The genotoxic potential of methapyrilene using the alkaline Comet assay in vitro and in vivo
Toxicology, 2011
The genotoxicity of methapyrilne (MP) has been evaluated in a number of assays since it was found to be a rat hepatocarcinogen with subsequent withdrawal as an over-the-counter antihistamine. Whilst it has not been classified as a genotoxin, there are reports of positive findings from mammalian cell gene mutation and transformation assays. To investigate further the genotoxic potential of MP, the alkaline Comet assay was used to evaluate DNA damage both in primary hepatocytes in culture and in vivo in the rat. To confirm bioactivation was required to induce the hepatotoxic mechanism, aminobenzotriazole, a broad spectrum cytochrome P450 enzyme inhibitor was used as a pre-treatment.

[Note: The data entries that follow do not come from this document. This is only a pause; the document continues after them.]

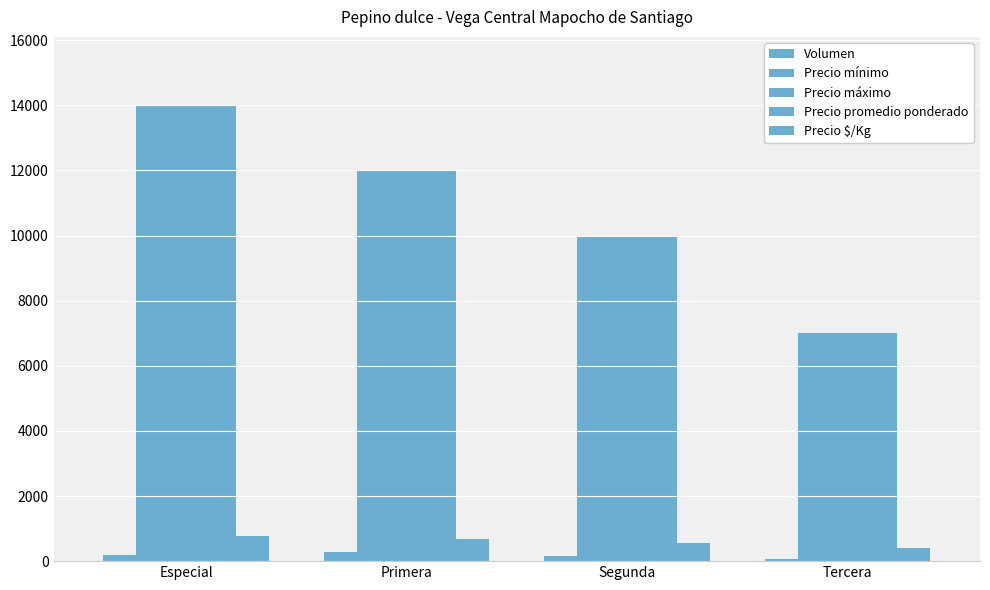

How many series are shown in this chart?

5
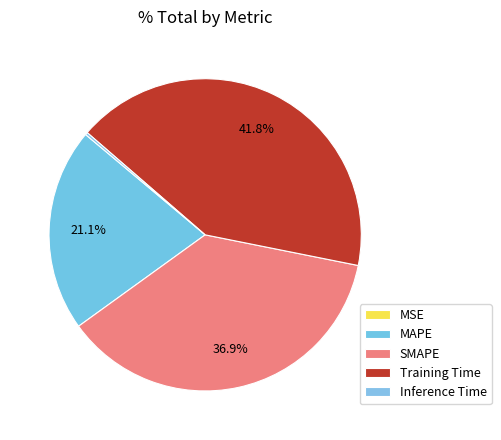

What is the total percentage of Inference Time and SMAPE?

37.2%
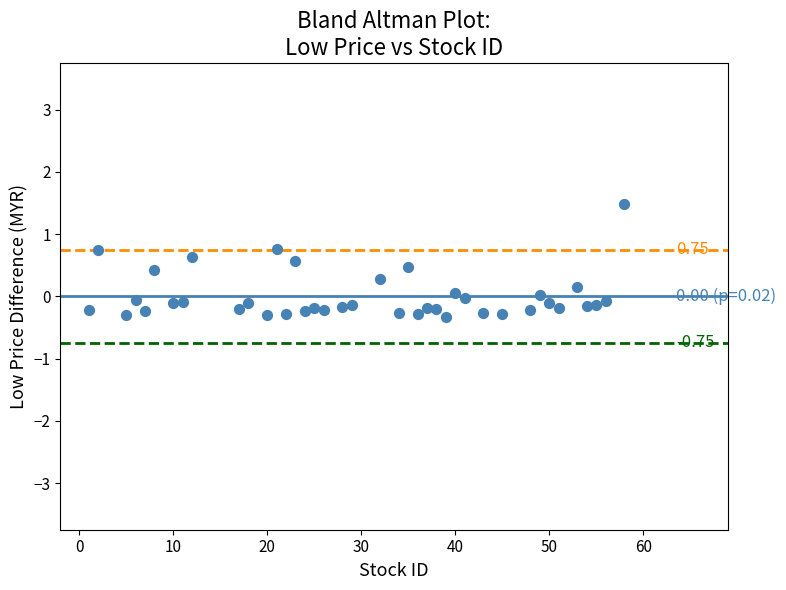

What is the range of X values (max minus min)?

57.0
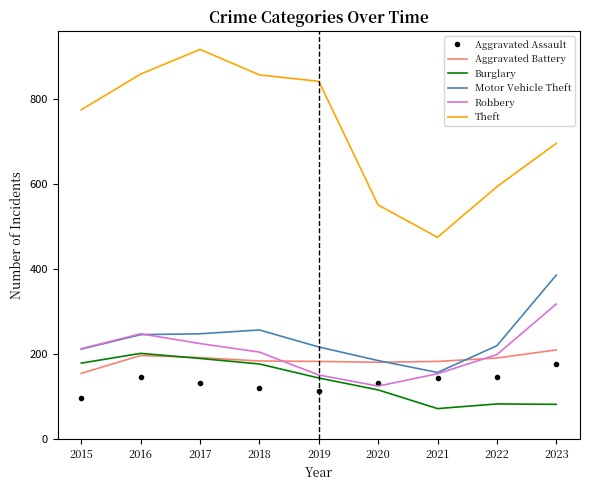

What is the total value across all series at 2016?

1893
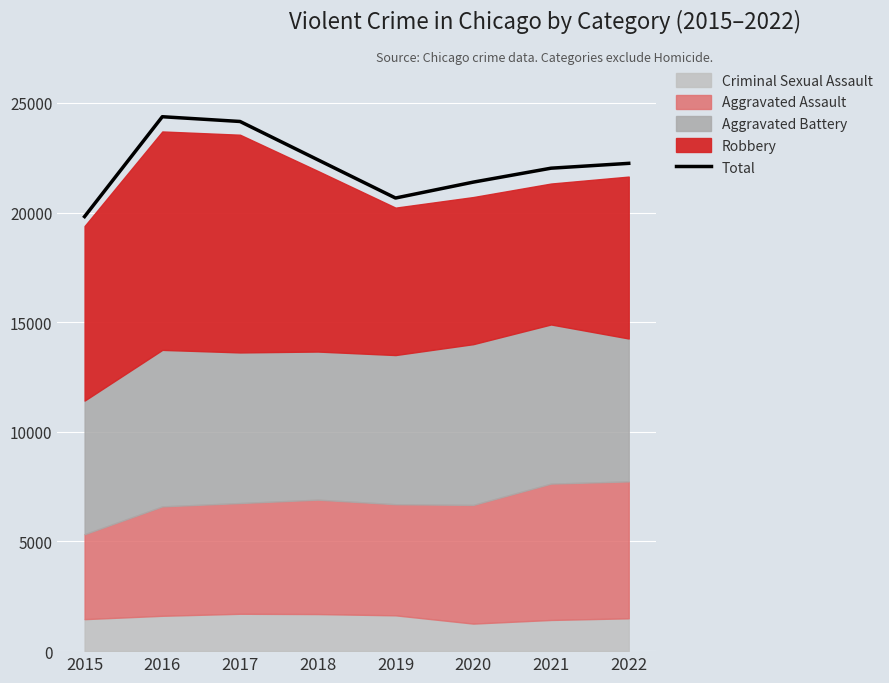

How many points are higher than both their immediate neighbors (excluding endpoints)?

1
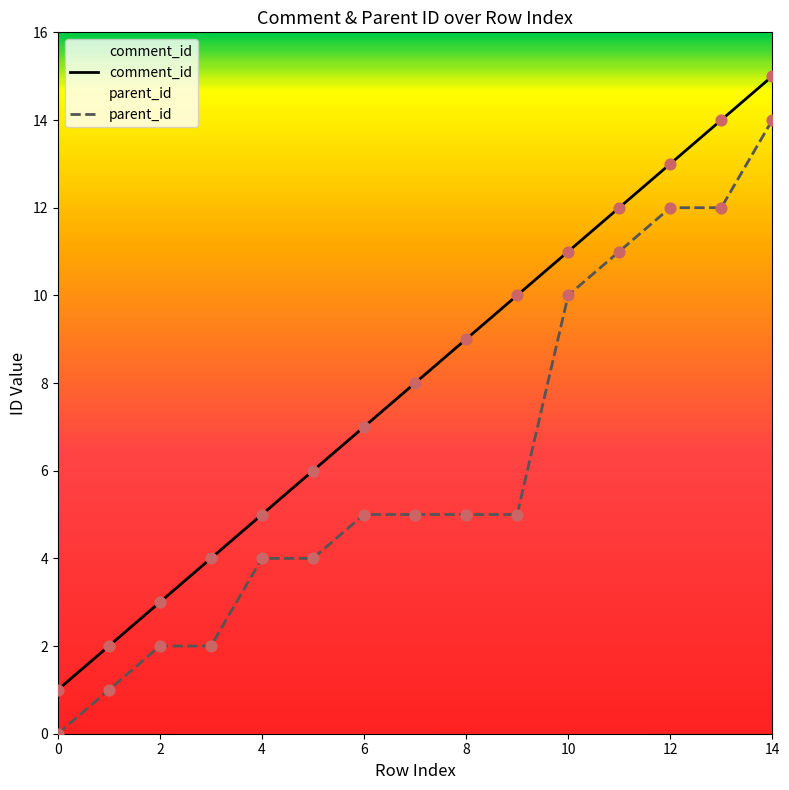

Which series reaches the maximum Y coordinate?

comment_id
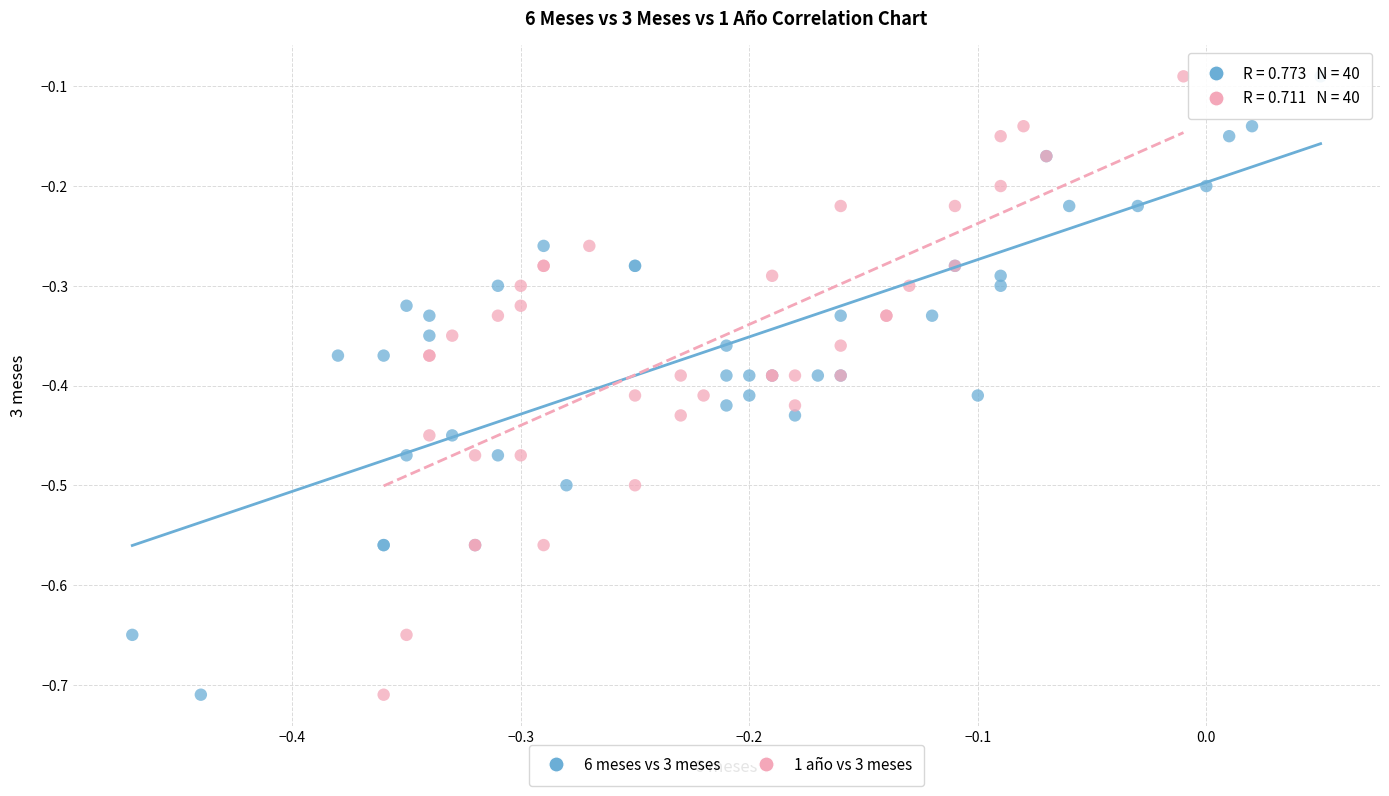

What are all the series names shown in the legend?

6 meses vs 3 meses, 1 año vs 3 meses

The levels of glutathione and glutathione disulfide were determined in both hepatocytes in culture and in the liver following in vivo exposure. MP showed significant increases in DNA damage in freshly isolated male rat hepatocyte suspensions that could be significantly reduced by pre-incubation of aminobenzotriazole (ABT). DNA damage showed a marked sex difference, with male hepatocytes being more susceptible, and showing a concurrent depletion of glutathione (GSH) compared with female hepatocytes. Modulation of the GSH levels by diethylmaleate and ␥-glutamylcysteinylethyl ester, elevated and reduced the levels of DNA damage, respectively. In the in vivo Comet assay, there was no evidence of DNA damage following MP (150 mg/kg p.o) treatment for three consecutive days, although histological and liver enzyme changes were seen. Total protein GSH content was elevated in MP-treated animals and superoxide dismutase levels were increased specifically in periportal regions. Taken together, these data support the potential for MP to induce oxidative stress. The differences in DNA damage detected by the Comet assay in vitro, and in rat liver in vivo, could be attributed to differences in metabolism and response to oxidant insult or the inability of the assay to discriminate damage in a small number of individual cells in the whole liver.